Work instruction –
Copy the data exactly. Leave nothing out.

======== Information given ========

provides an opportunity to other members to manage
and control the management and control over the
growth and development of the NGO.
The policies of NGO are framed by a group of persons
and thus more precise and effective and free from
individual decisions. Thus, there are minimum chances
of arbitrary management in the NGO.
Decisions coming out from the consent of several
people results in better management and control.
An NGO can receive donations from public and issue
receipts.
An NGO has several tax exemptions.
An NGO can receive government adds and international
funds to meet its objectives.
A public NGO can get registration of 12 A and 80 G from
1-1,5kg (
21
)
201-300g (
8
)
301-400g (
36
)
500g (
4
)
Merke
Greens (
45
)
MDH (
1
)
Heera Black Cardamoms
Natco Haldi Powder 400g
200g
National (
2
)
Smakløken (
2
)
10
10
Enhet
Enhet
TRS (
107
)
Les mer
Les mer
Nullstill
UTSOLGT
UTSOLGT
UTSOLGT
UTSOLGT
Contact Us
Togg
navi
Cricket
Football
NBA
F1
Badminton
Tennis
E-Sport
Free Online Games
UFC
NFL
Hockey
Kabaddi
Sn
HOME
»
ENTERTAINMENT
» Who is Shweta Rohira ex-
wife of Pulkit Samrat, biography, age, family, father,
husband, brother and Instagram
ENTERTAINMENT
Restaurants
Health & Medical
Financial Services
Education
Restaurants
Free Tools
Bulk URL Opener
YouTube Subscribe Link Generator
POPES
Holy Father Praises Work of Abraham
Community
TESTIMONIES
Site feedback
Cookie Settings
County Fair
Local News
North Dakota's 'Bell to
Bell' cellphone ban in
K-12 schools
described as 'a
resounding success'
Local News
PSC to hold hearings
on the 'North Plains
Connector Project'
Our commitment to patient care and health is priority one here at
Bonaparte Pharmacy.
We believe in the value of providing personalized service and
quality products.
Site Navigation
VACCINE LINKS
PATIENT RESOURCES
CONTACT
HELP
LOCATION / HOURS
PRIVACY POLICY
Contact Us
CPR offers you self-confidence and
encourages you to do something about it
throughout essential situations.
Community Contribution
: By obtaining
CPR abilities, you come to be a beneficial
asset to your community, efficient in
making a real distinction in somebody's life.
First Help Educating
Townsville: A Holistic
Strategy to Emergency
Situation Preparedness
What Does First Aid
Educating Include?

========

Written response –
provides an opportunity to other members to manage
and control the management and control over the
growth and development of the NGO.
The policies of NGO are framed by a group of persons
and thus more precise and effective and free from
individual decisions. Thus, there are minimum chances
of arbitrary management in the NGO.
Decisions coming out from the consent of several
people results in better management and control.
An NGO can receive donations from public and issue
receipts.
An NGO has several tax exemptions.
An NGO can receive government adds and international
funds to meet its objectives.
A public NGO can get registration of 12 A and 80 G from
1-1,5kg (
21
)
201-300g (
8
)
301-400g (
36
)
500g (
4
)
Merke
Greens (
45
)
MDH (
1
)
Heera Black Cardamoms
Natco Haldi Powder 400g
200g
National (
2
)
Smakløken (
2
)
10
10
Enhet
Enhet
TRS (
107
)
Les mer
Les mer
Nullstill
UTSOLGT
UTSOLGT
UTSOLGT
UTSOLGT
Contact Us
Togg
navi
Cricket
Football
NBA
F1
Badminton
Tennis
E-Sport
Free Online Games
UFC
NFL
Hockey
Kabaddi
Sn
HOME
»
ENTERTAINMENT
» Who is Shweta Rohira ex-
wife of Pulkit Samrat, biography, age, family, father,
husband, brother and Instagram
ENTERTAINMENT
Restaurants
Health & Medical
Financial Services
Education
Restaurants
Free Tools
Bulk URL Opener
YouTube Subscribe Link Generator
POPES
Holy Father Praises Work of Abraham
Community
TESTIMONIES
Site feedback
Cookie Settings
County Fair
Local News
North Dakota's 'Bell to
Bell' cellphone ban in
K-12 schools
described as 'a
resounding success'
Local News
PSC to hold hearings
on the 'North Plains
Connector Project'
Our commitment to patient care and health is priority one here at
Bonaparte Pharmacy.
We believe in the value of providing personalized service and
quality products.
Site Navigation
VACCINE LINKS
PATIENT RESOURCES
CONTACT
HELP
LOCATION / HOURS
PRIVACY POLICY
Contact Us
CPR offers you self-confidence and
encourages you to do something about it
throughout essential situations.
Community Contribution
: By obtaining
CPR abilities, you come to be a beneficial
asset to your community, efficient in
making a real distinction in somebody's life.
First Help Educating
Townsville: A Holistic
Strategy to Emergency
Situation Preparedness
What Does First Aid
Educating Include?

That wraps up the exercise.